With the phase-out last year of crushable OxyContin pills in favour of a version of the drug that's harder for addicts to misuse, a predicted move to other painkillers has taken place. Moonias said Tylenol is being trafficked at $5 a pill.

To that you can add the stresses brought on by nearby mining development, which has not brought hoped-for employment, Nishnawabe Aski Nation Deputy Grand Chief Alvin Fiddler told CBC News.

[ Related: Phase-out of OxyContin for safer version could trigger crisis among addicted natives: chiefs and experts ]

“We have reached a breaking point and our community is under crisis,” Neskantaga Coun. Roy Moonias said in NetNewsLedger, a northern Ontario news site. “Our community is exhausted emotionally and physically as we try to pick up the pieces from these tragic events.”

Suicide rates among First Nations youth are five to six times higher than for their non-aboriginal counterparts, Health Canada says. Suicide and self-inflicted injuries are the leading causes of death for aboriginal youth and adults aged up to 44 years.

First Nations leaders have also warned rising rates of substance abuse. Both problems seem especially acute among northern First Nations, which face isolation while at the same time coping with Third World living conditions, the loss of cultural identity and the pressure of encroaching resource development, CP noted.

A year ago, children of the Cat Lake reserve sent an open letter to the community's adults pleading with them to face their drug problems.

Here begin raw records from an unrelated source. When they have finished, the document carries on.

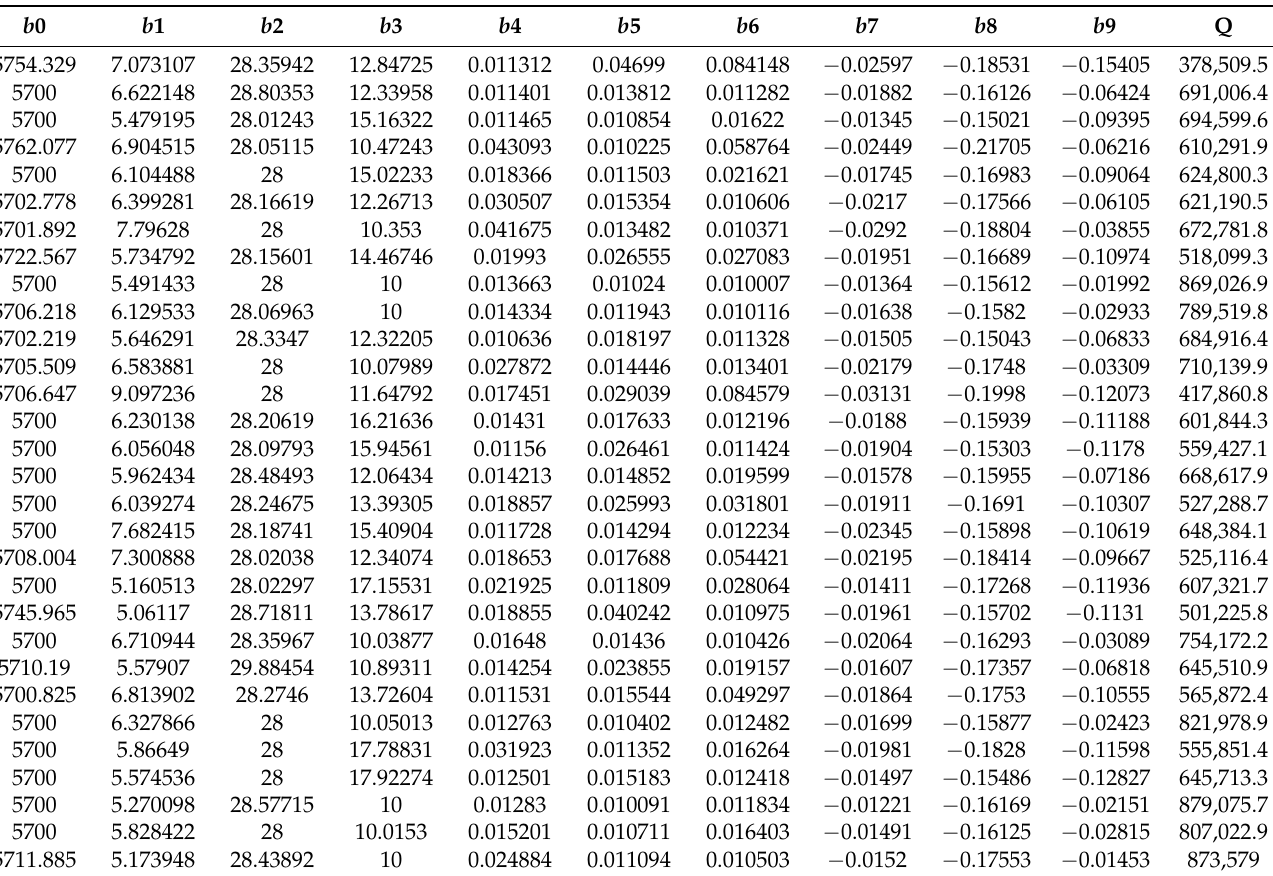
Table A1. Results of the coefficients of the fertilizer equation by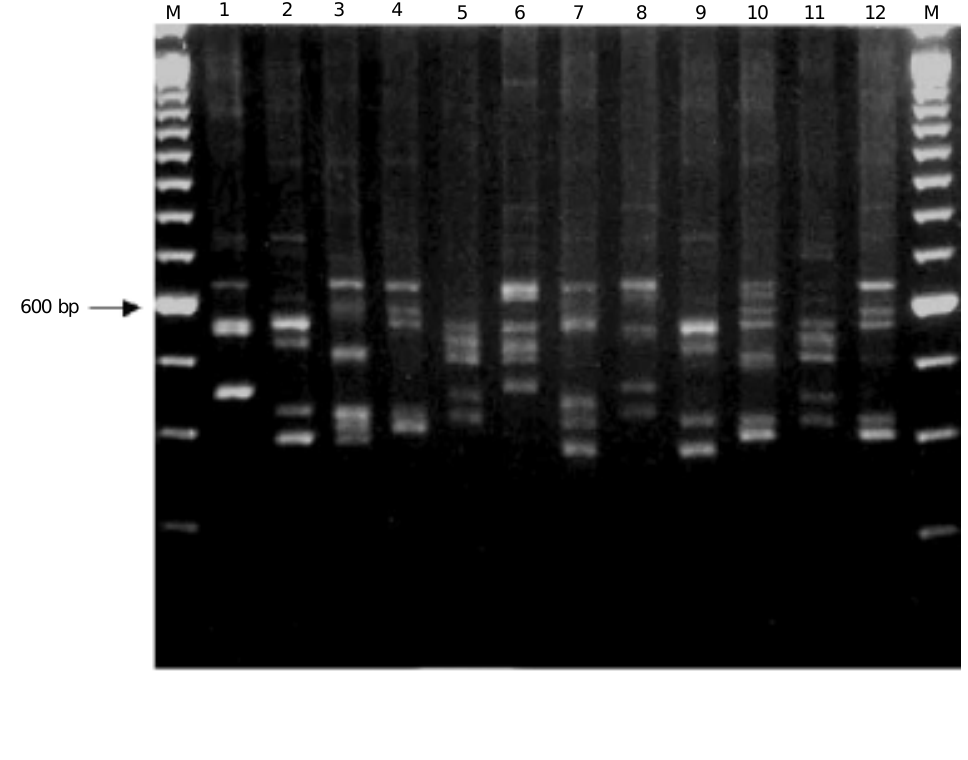
Figure 4. Electrophoretic pat- terns of PCR ribotypes of 12 methicillin-resistant S. aureus isolates (lanes 1 to 12). Lane M: 100-bp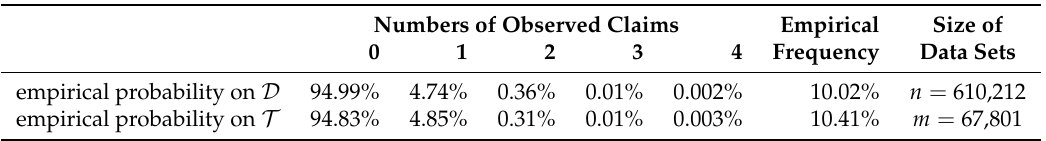
Table 1. Learning and test data D and T , respectively: the last columns provide the empirical frequency on these two data sets and the underlying number of policies, the other columns show the split of the policies according to the numbers of observed claims; this partition is identical to Noll et al. (2018); Wüthrich (2019). Numbers of Observed Claims Empirical Size of 0 1 2 3 4 Frequency Data Sets empirical probability on D 94.99% 4.74% 0.36% 0.01% 0.002% 10.02% n = 610,212 empirical probability on T 94.83% 4.85% 0.31% 0.01% 0.003% 10.41% m =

It was estimated that up to 250 of Cat Lake's 700 residents were addicts.

In 2009, the Nishnawbe Aski Nation, which encompasses 49 northern Ontario communities, declared a state of emergency, hoping for focus federal and Ontario government help on the region's problem with drugs.

[ Related: Children of drug-ridden Ontario First Nation reserve send pleading letter to elders ]

NetNewsLedger described Neskantaga as a community where youth make up more than 75 peer cent of the population and which faces a high rate of prescription drug abuse, sex abuse, water that's only drinkable when boiled, inadequate policing and no access to help proper mental health and addiction services.

The community has issued a call for help from any level of government.

“There are no treatments here, and more and more young people are taking their lives," Roy Moonias said. "This is unacceptable and something must change."